Comment by helltone

Comment by helltone 3 days ago

3 replies

I have a background in program analysis, but I'm less familiar with the kind of kernels you are optimising.

- Can you give some more insight on why 12 ops suffice for representing your input program?

- With such a small number of ops, isn't your search space full of repeat patterns? I understand the will to have no predefined heuristics, but it seems that learning some heuristics/patterns would massively help reduce the space.

jafioti 3 days ago

we're just optimizing linear algebra, which is mostly made up of patterns of simple ops. for instance, matmul is just broadcasted multiply -> sum reduce.

the search does common subexpression elimination by default. if two patterns are unioned in the search space, it applies that union to every occurrence of that pattern at the same time, so using e-graphs it helps keep the search space smaller.

  • helltone 3 days ago

    Right I think I see it.

    This is insanely cool.

    But then there are performance tradeoffs in reusing intermediates vs recomputing that I think you can't represent.

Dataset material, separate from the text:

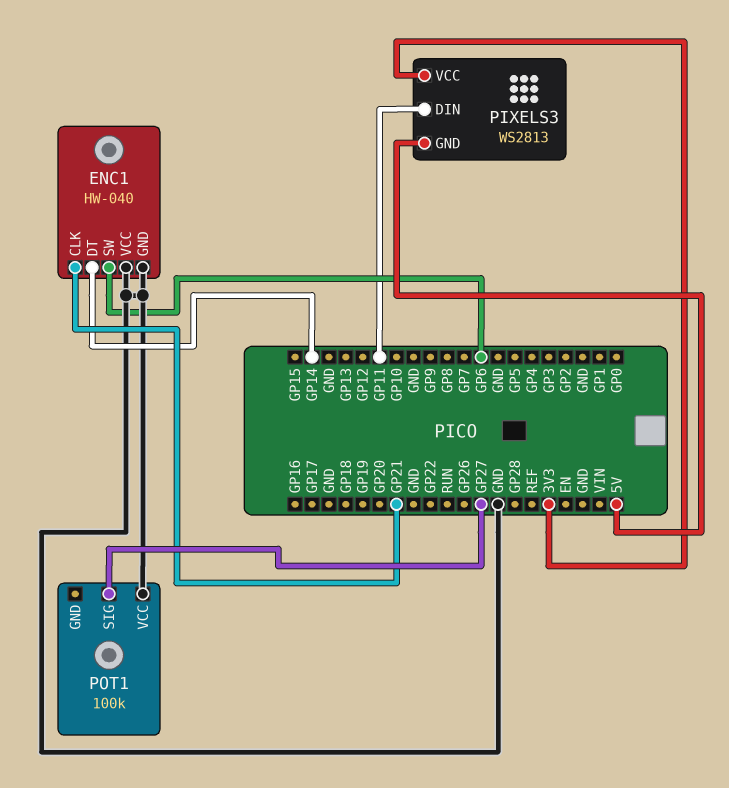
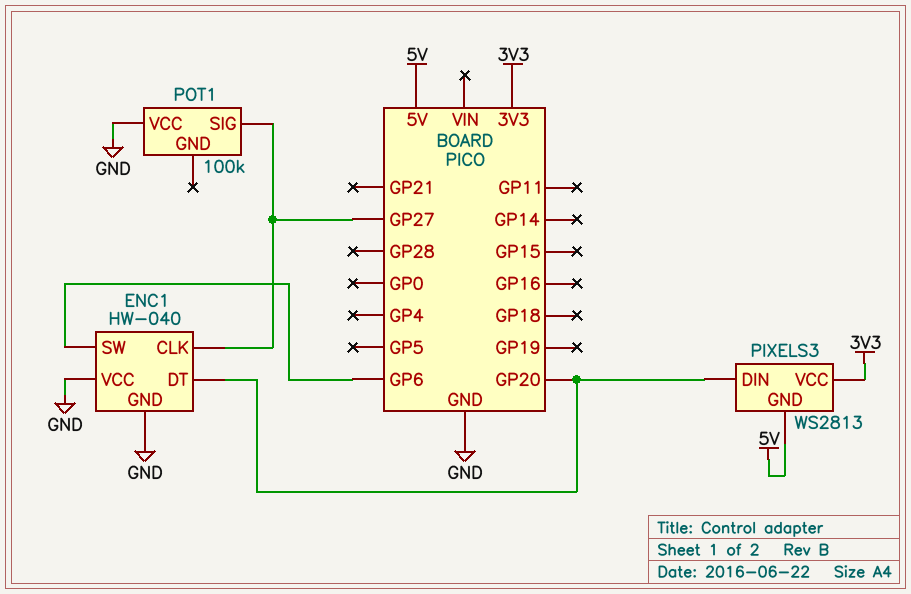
ENC1 pin CLK: GP21 -> GP27
ENC1 pin DT: GP14 -> GP20
PIXELS3 pin DIN: GP11 -> GP20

    Some of these may affect numerical stability btw. See eg https://herbie.uwplse.org/

    There is so much potential in this project.

    • jafioti 3 days ago

      ah i see the confusion. we do common subexpression elimination of the terms in the search space (which allows single application of rewrites to apply to many repeat patterns) but the search can choose to re-use patterns of terms when we extract dags after the search space is built. so various levels of recomputation are searched.

      right now since we're profiling kernels, and we have a reference output of the unoptimised version, we can directly measure deviation of profiled outputs "for free" since we're already computing them for runtime. tbh this isn't what i want long term, i want to bake numerical stability natively into the search space to only extract dags that would produce stable outputs. hopefully that'll be solved soon.